Phylicia Tran, a 22-year-old recent graduate from the University of Calgary believes that we are currently living in an alcohol-driven youth culture, but that it is completely normal.

“I do think excessive drinking and partying is a phase, but the rate and age at which people grow out of it varies. I have friends that are 22 who are already over partying, and I have 40-year-old friends who still party more than I do. It’s all relative,” Tran says.

“However, I think it is no longer a phase and is actually addiction when you can’t imagine your life without alcohol or drugs.”

Funnily enough, this education that my whole family inevitably received was not enough to inhibit addiction rearing its ugly head once more; it has not yet been two years that my brother Chris, the person whom we thought we didn’t have to worry about, became the topic of discussion, and an intervention had been arranged.

His decline into addiction had happened at such a slow pace that it caught us all off guard.

Two weeks later, we sat in a circle and intervened, resulting in his half-year stay at the British Columbia rehab centre, Edgewood.

Now sober, Chris sums it up to a perfect storm of a bad breakup, high anxiety and a genetic predisposition that threw him over the edge.

Having chosen to not participate in drinking or drug use in high school, it was when Chris went to university that he started experimenting.

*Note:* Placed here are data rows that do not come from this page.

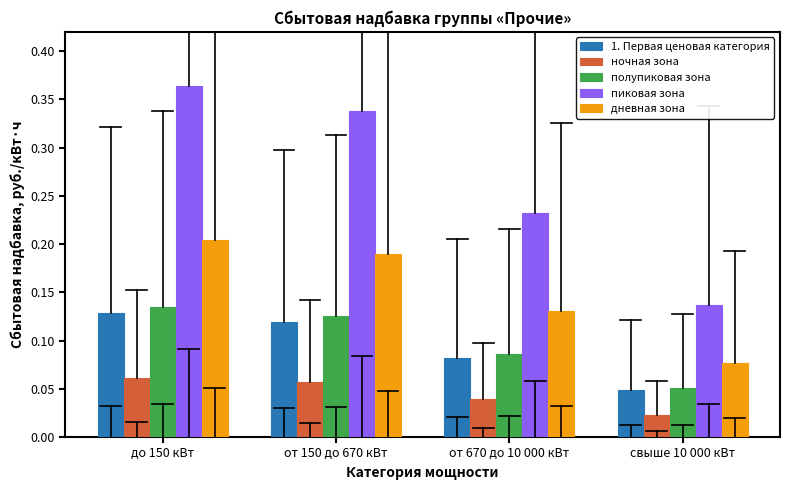

The value of пиковая зона at от 150 до 670 кВт is 0.5. True or false?

False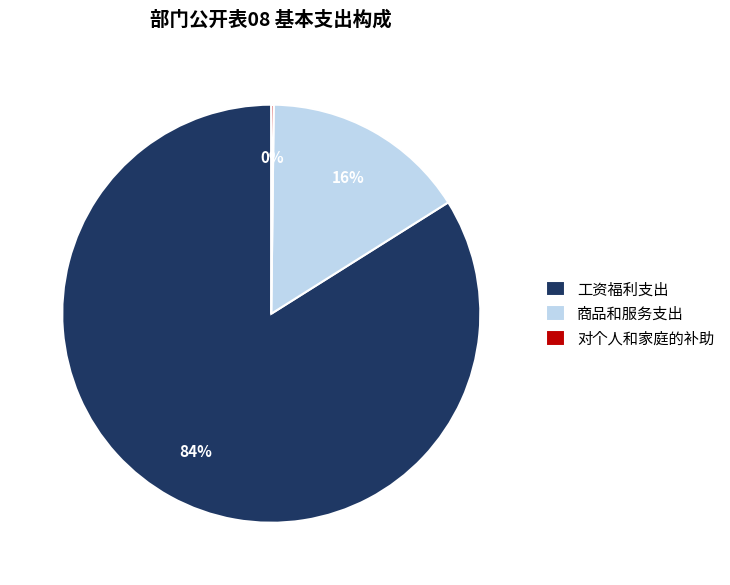

The 商品和服务支出 slice represents 16% of the pie. True or false?

True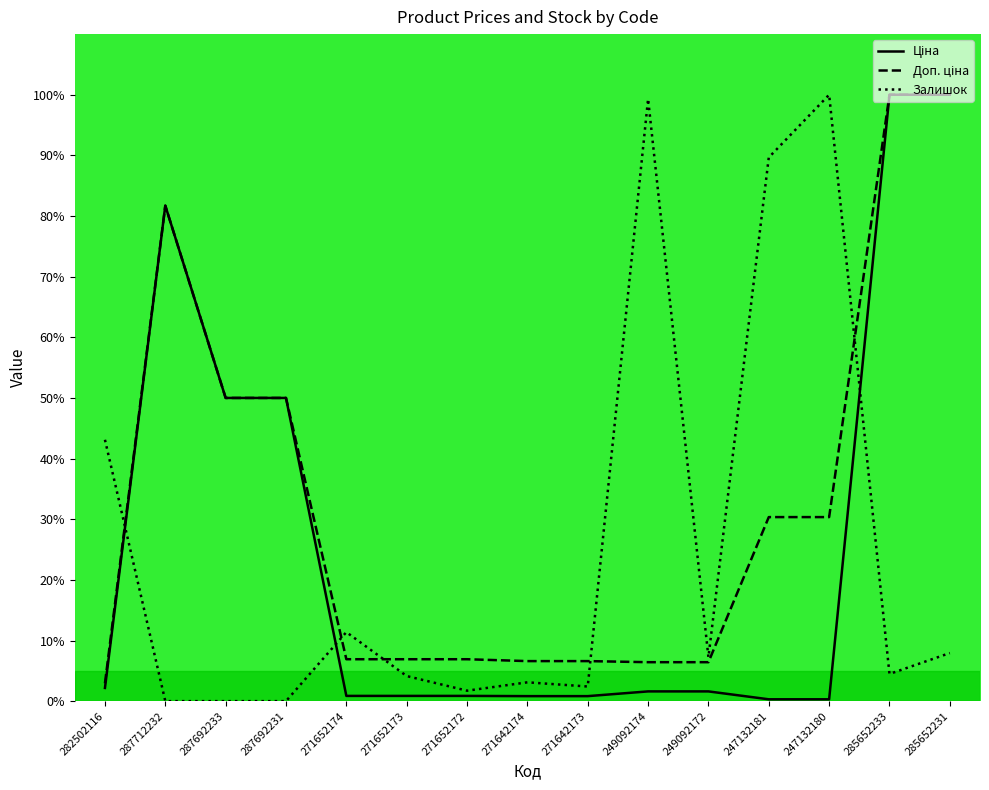

True or false: Ціна has a value of 0.9 at 271652173.

True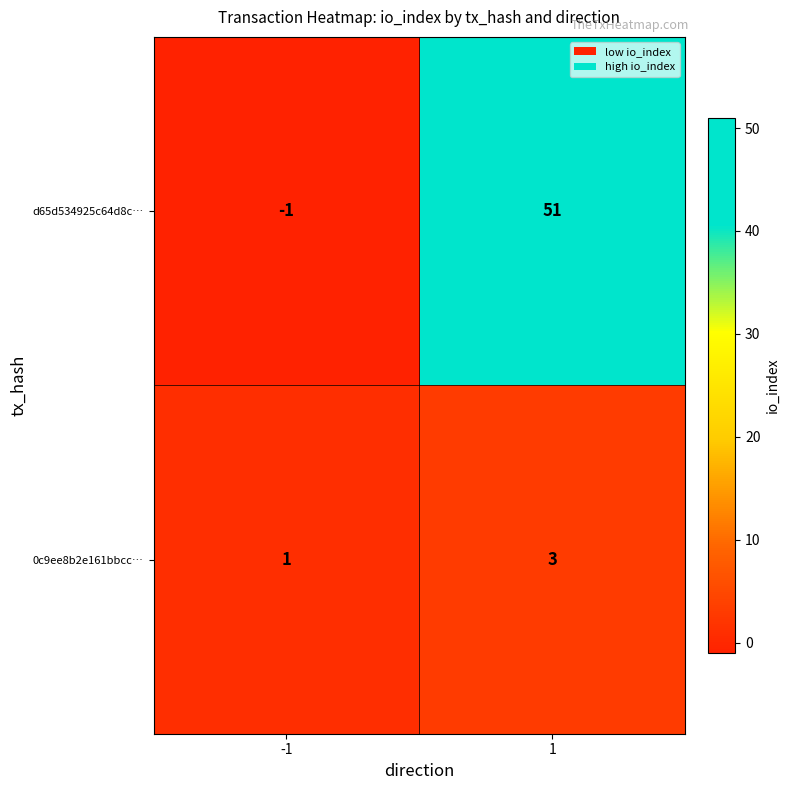

True or false: 0c9ee8b2e161bbcc… has a value of 0 at -1.

False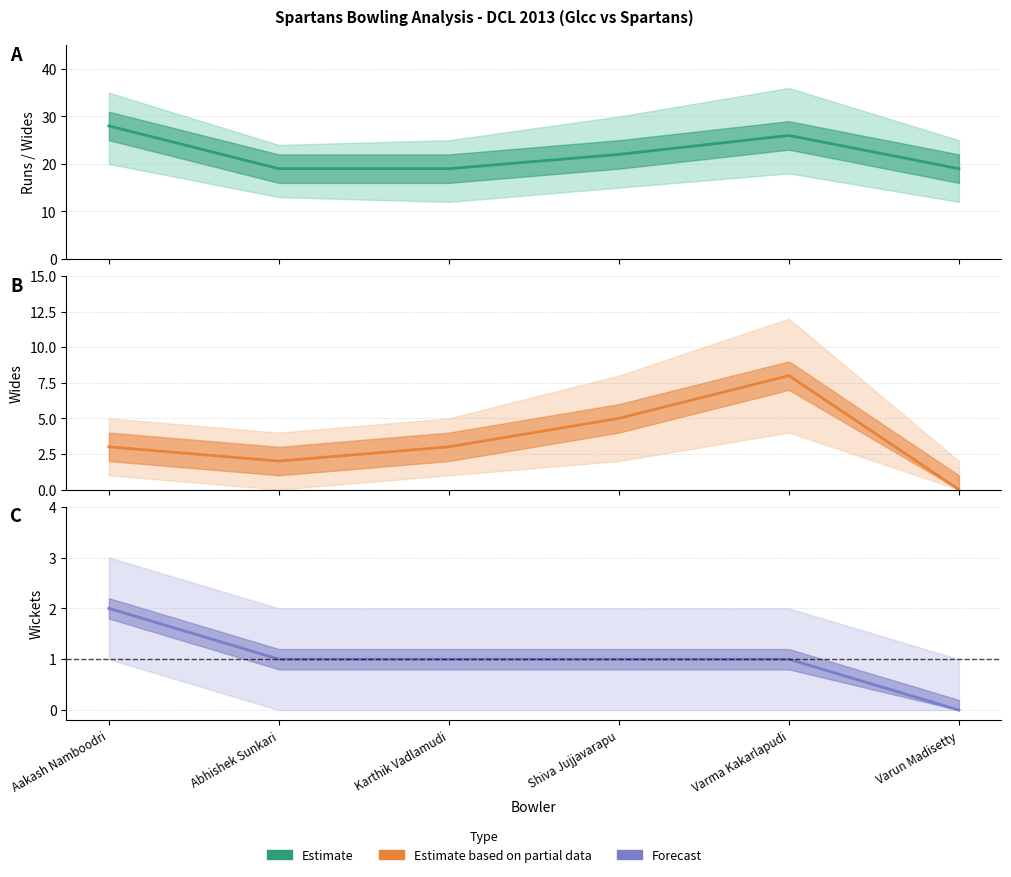

True or false: Runs (Estimate) and Wickets (Forecast) cross at least once.

False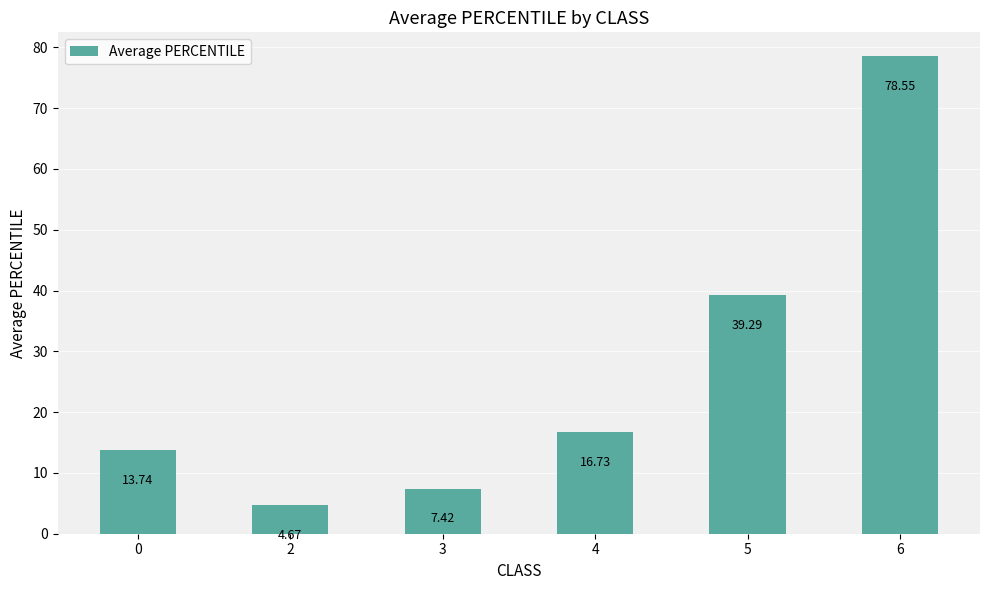

Are the bars grouped side by side (vs. stacked)?

No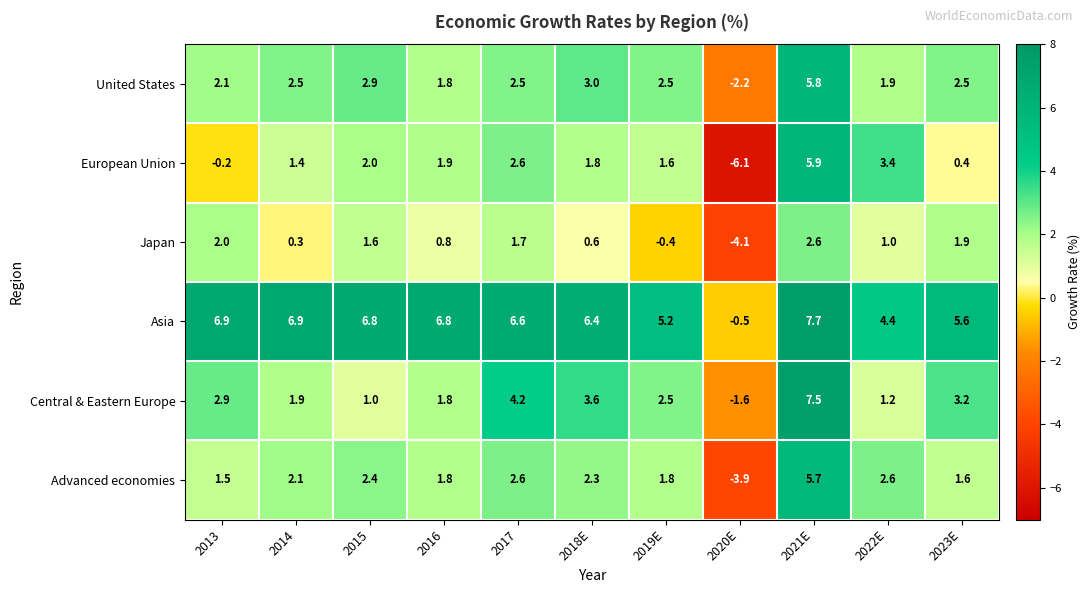

At which label does Japan first exceed 1?

2013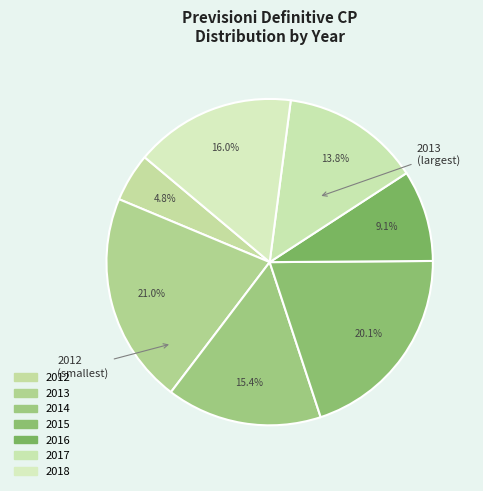

What is the ratio of the value at 2014 to the value at 2012?

3.2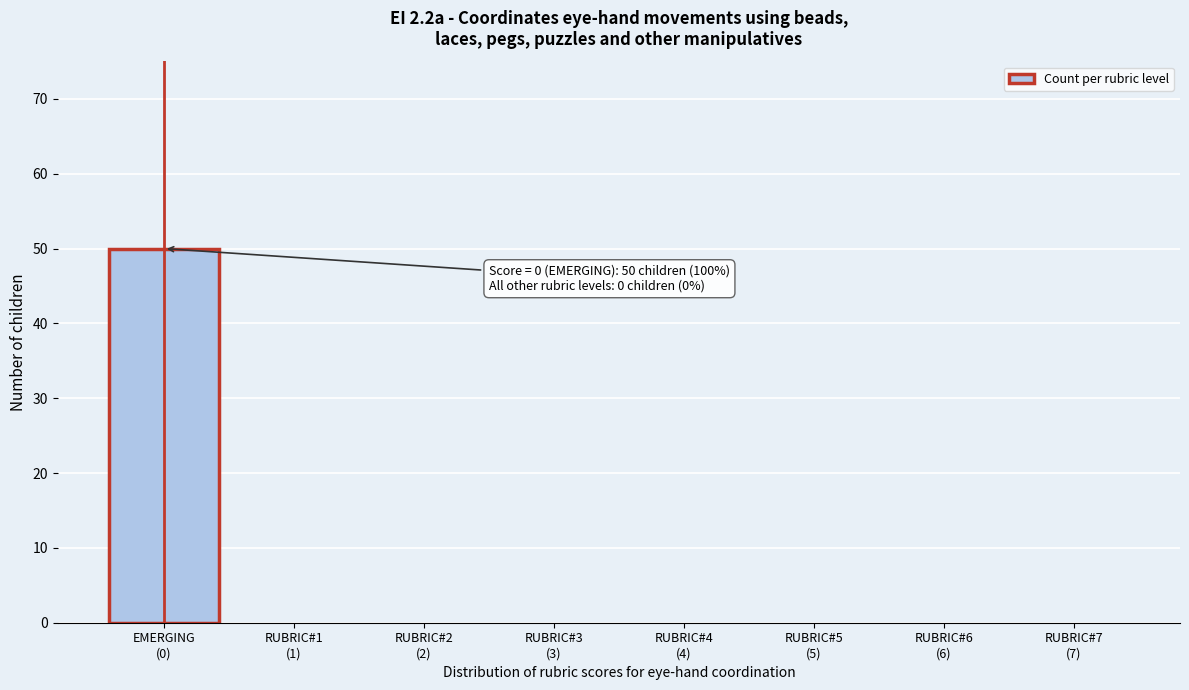

What is the greatest value displayed?

50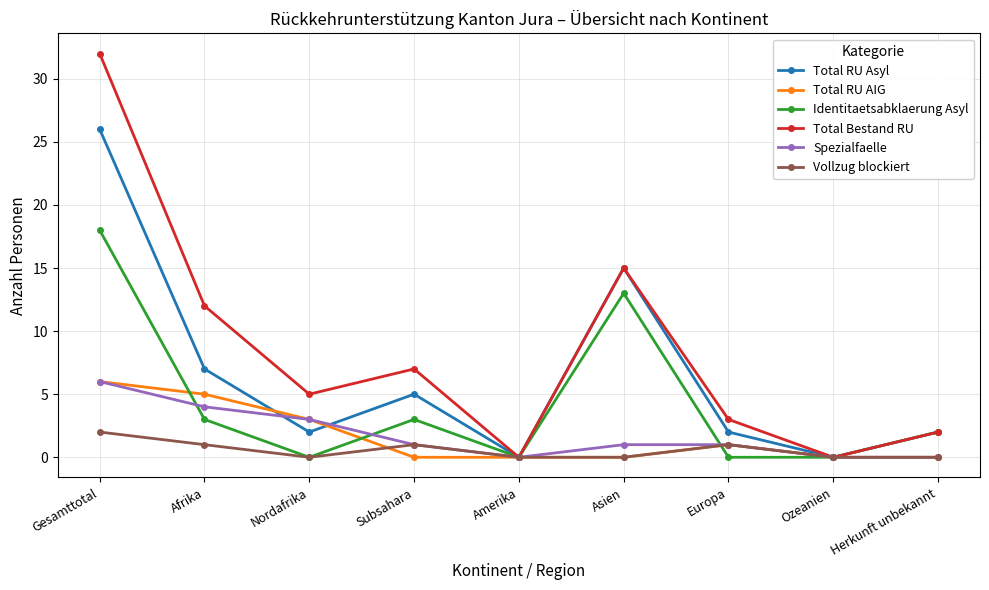

True or false: Total Bestand RU has more than 1 interior local peaks.

True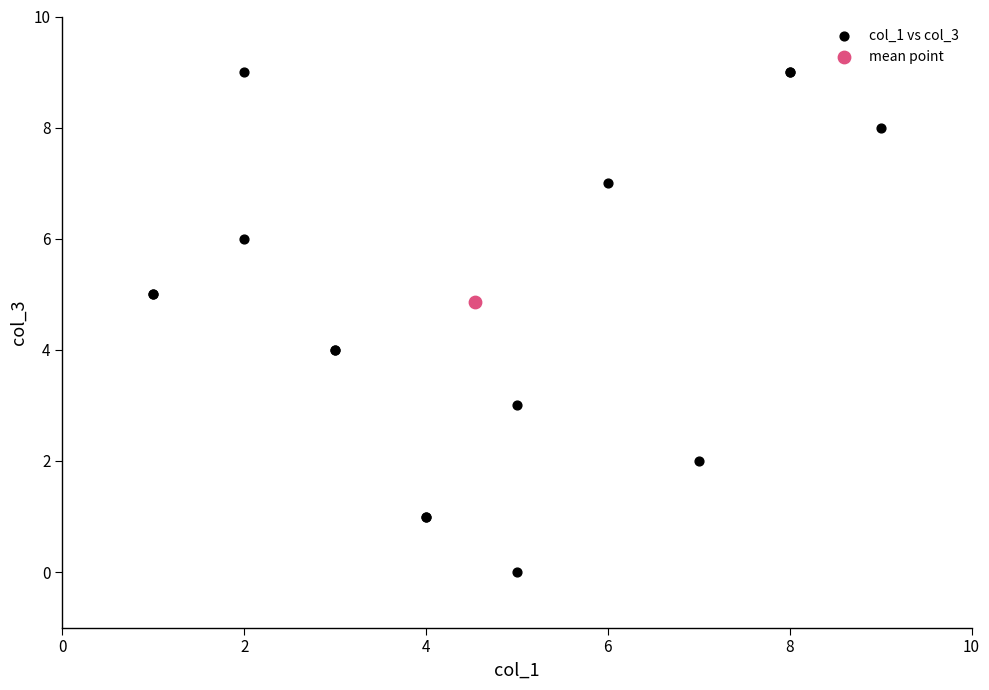

What are all the series names shown in the legend?

col_1 vs col_3, mean point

“It started off as an adventure, something unknown, something I wasn’t supposed to do, that was very exciting. I had the idea in my head that university was the time to do all this partying. I found that my priorities had changed slowly over time, so slowly that I didn’t notice it,” says Chris.

He goes on to say that the basis of addiction rocked him to his core.

“I was no longer confident in my future. There was a lot of fear, guilt and shame over failing at post-secondary,” he says. “It was no longer a choice. It was no longer a party.”